** Begin Document extract **

The hypothetical average family, who does have more coming in than going out, spends 26% of their income on housing, which is 34% of their total expenditures. In 2011 this mythical family spent $50,000 altogether of their $65,000 income. But while the average family income was $65,000, the median family income was only $51,000, which means they barely made more than they spent.
Census data for 2011 showed higher income levels than the Bureau of Labor Statistics, but reflected a similar income gap between the median family income of $62,000 and the average family income of $83,000. The difference was that 48% of all income was made by the top 10% of wage-earners. The top 10% averaged $250,000 per household and spent an average of $38,000 per year on housing, which was only 15% of their income. Half of their income, or $125,000, wasn’t spent at all.
But the amount of savings by the top 10% was, in turn, skewed by the top 1%, who have a habit of hanging onto their wealth. The 1%— those three million Americans whose annual family earnings were in excess of $400,000—saw their incomes rise 20% in 2012 compared to a 1% increase for the other 99%. By 2013, the 1% was garnering 95% of all income gains. And then there’s the top .01% who make over $10 million a year. By 2013 they were making nearly 1000 times as much as the bottom 90% of society, which was an exponential rise over 1975 when it was "only" 100 times as much.

** End Document extract **
** Begin Given data **

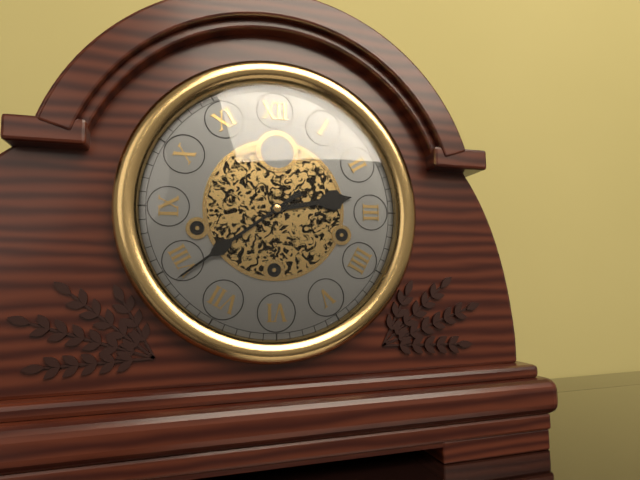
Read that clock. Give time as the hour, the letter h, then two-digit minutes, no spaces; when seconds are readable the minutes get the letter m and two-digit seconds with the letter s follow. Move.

** End Given data **

**Brief:**
Write out the part of the family income passage above, starting with "But the amount" and going on through "times as much.", word for word.

**Answer to this problem:**
But the amount of savings by the top 10% was, in turn, skewed by the top 1%, who have a habit of hanging onto their wealth. The 1%— those three million Americans whose annual family earnings were in excess of $400,000—saw their incomes rise 20% in 2012 compared to a 1% increase for the other 99%. By 2013, the 1% was garnering 95% of all income gains. And then there’s the top .01% who make over $10 million a year. By 2013 they were making nearly 1000 times as much as the bottom 90% of society, which was an exponential rise over 1975 when it was "only" 100 times as much.